- Occupation: Game designer

= Jesse Scoble =

Canadian game designer

Jesse Scoble is a Canadian game designer who has worked primarily on role-playing games.

==Career==
Jesse Scoble was a gamemaster for Mark C. MacKinnon, and Scoble became an employee of Guardians of Order a few years after MacKinnon started the game company. Scoble designed the El-Hazard Role-Playing Game (2001), one of the games based on licensed properties by Guardians of Order. The superhero role-playing game Silver Age Sentinels (2002) was written by MacKinnon, Jeff Mackintosh and Scoble, with Steve Kenson and developed by Lucien Soulban.
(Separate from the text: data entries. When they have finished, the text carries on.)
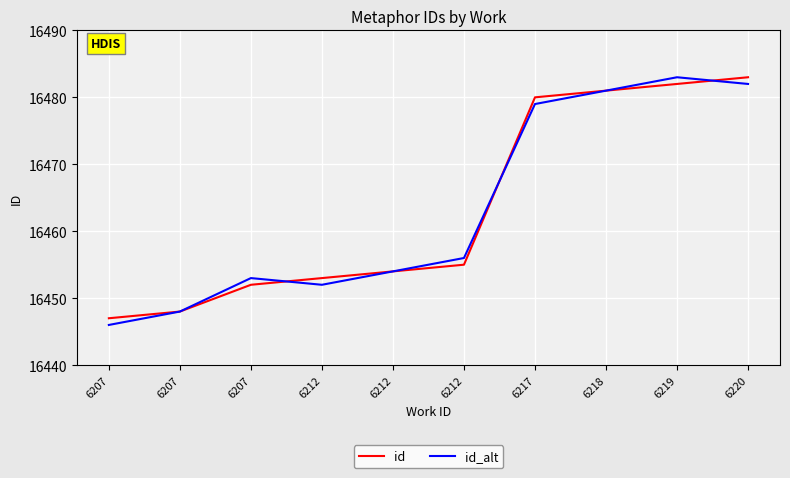

Reading right to left, extract all data points from this chart.

id: 6220=16483	6219=16482	6218=16481	6217=16480	6212=16455	6212=16454	6212=16453	6207=16452	6207=16448	6207=16447
id_alt: 6220=16482	6219=16483	6218=16481	6217=16479	6212=16456	6212=16454	6212=16452	6207=16453	6207=16448	6207=16446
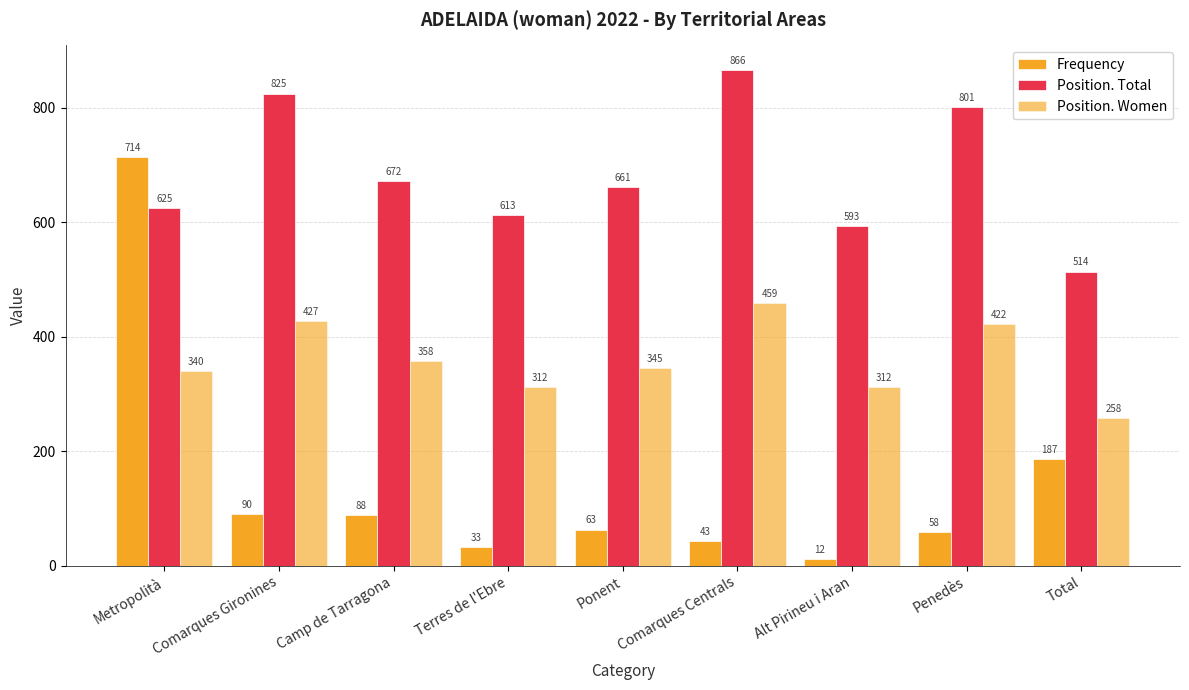

How many bars are there in total?

27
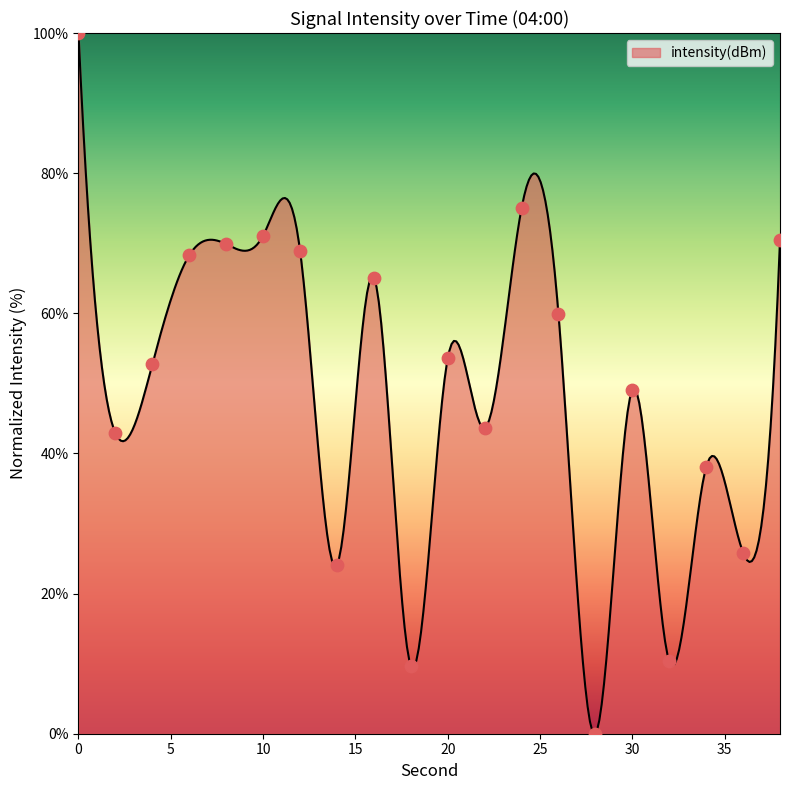

What is the change in value from 8 to 10?

+1.2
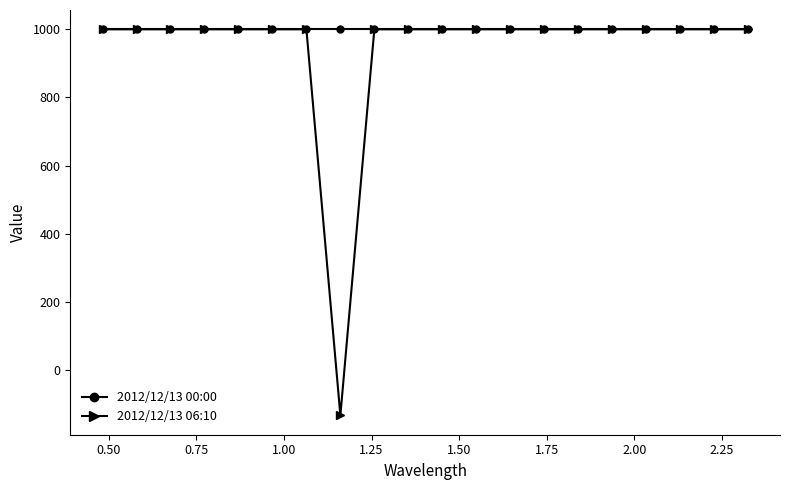

At how many categories does at least one series exceed 381?

20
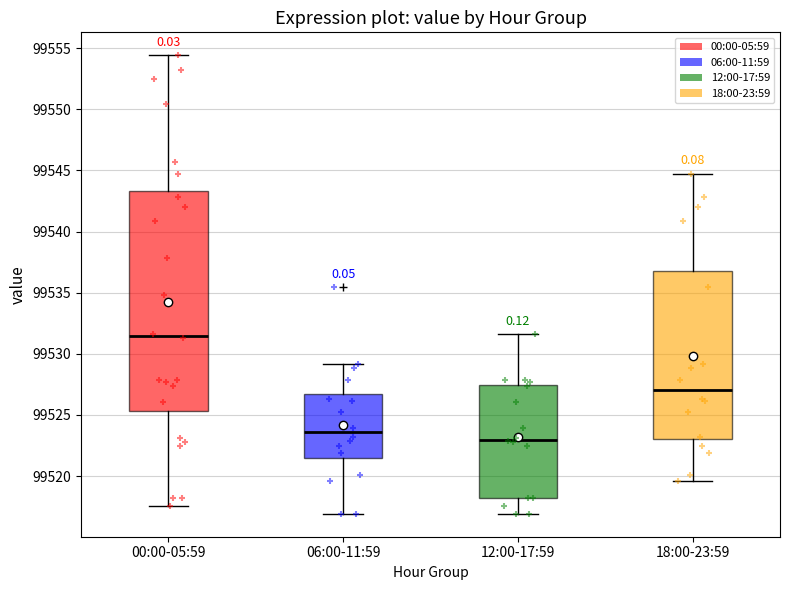

Where does the median line of the box for 00:00-05:59 sit on the y-axis? The values are not printed on the chart, so give them approximately, as read against the axis.

99531.5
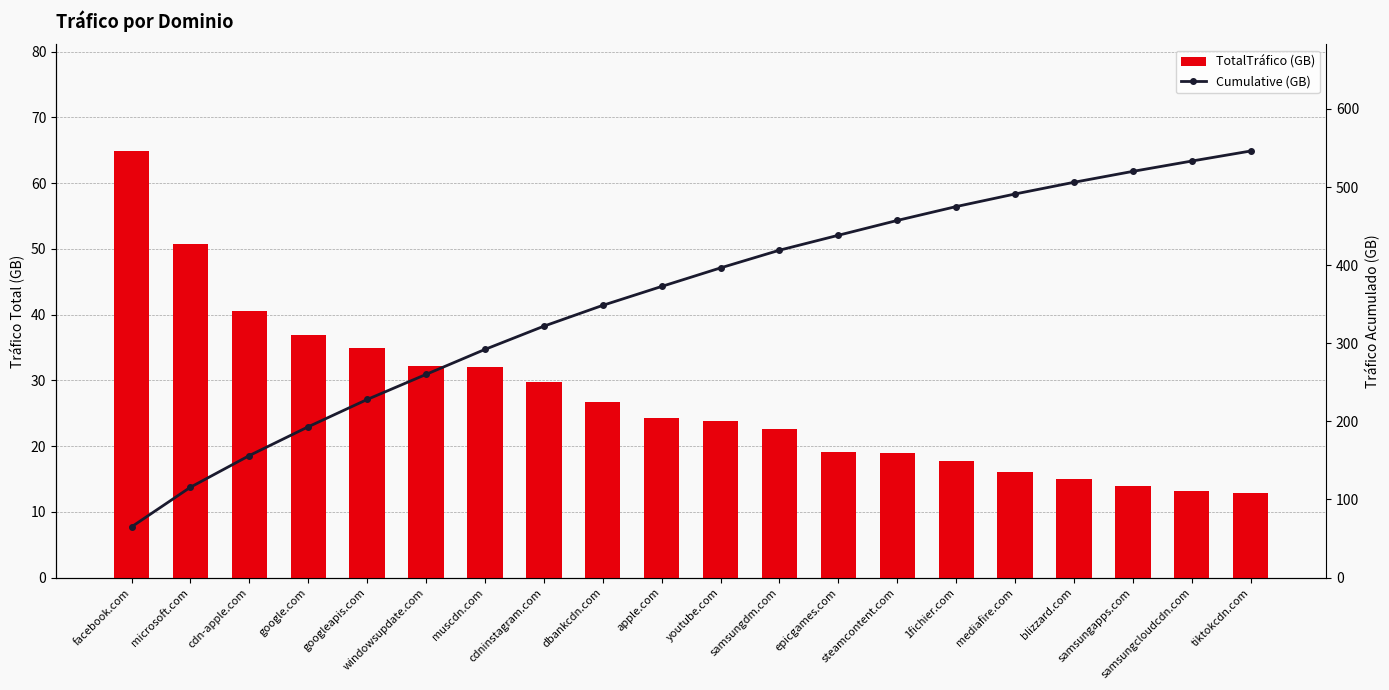

Is the value of Cumulative (GB) at cdn-apple.com greater than the value of TotalTráfico (GB) at mediafire.com?

Yes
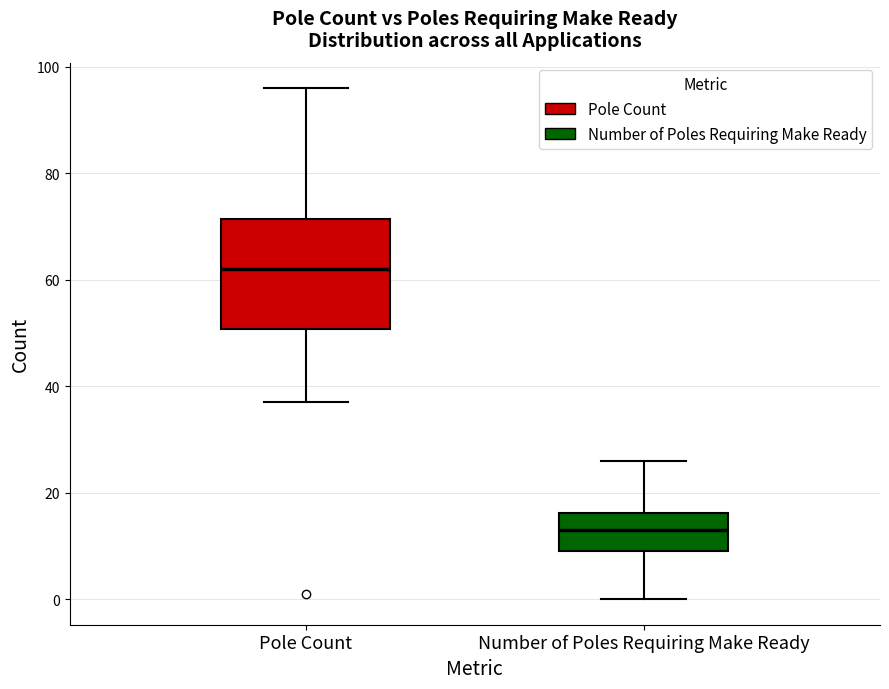

Comparing the boxes themselves (not the whiskers), which one is the tallest?

Pole Count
He wrote the world bible for the Silver Age Sentinels superhero game line. Scoble oversaw the development of the role-playing game based on A Song of Ice and Fire, which was published as A Game of Thrones (2005). He was creative director on the award-winning A Game of Thrones RPG. He has contributed to more than two dozen books, including two short-story anthologies (based on Silver Age Sentinels), and several books for White Wolf. He has also worked as a web content writer for NCsoft, crafting Web and event fiction for a series of massively multi-player online games, including City of Heroes, Dungeon Runners, and Exteel. After living for a year in Texas, Scoble returned to Canada to work freelance and work on writing screenplays.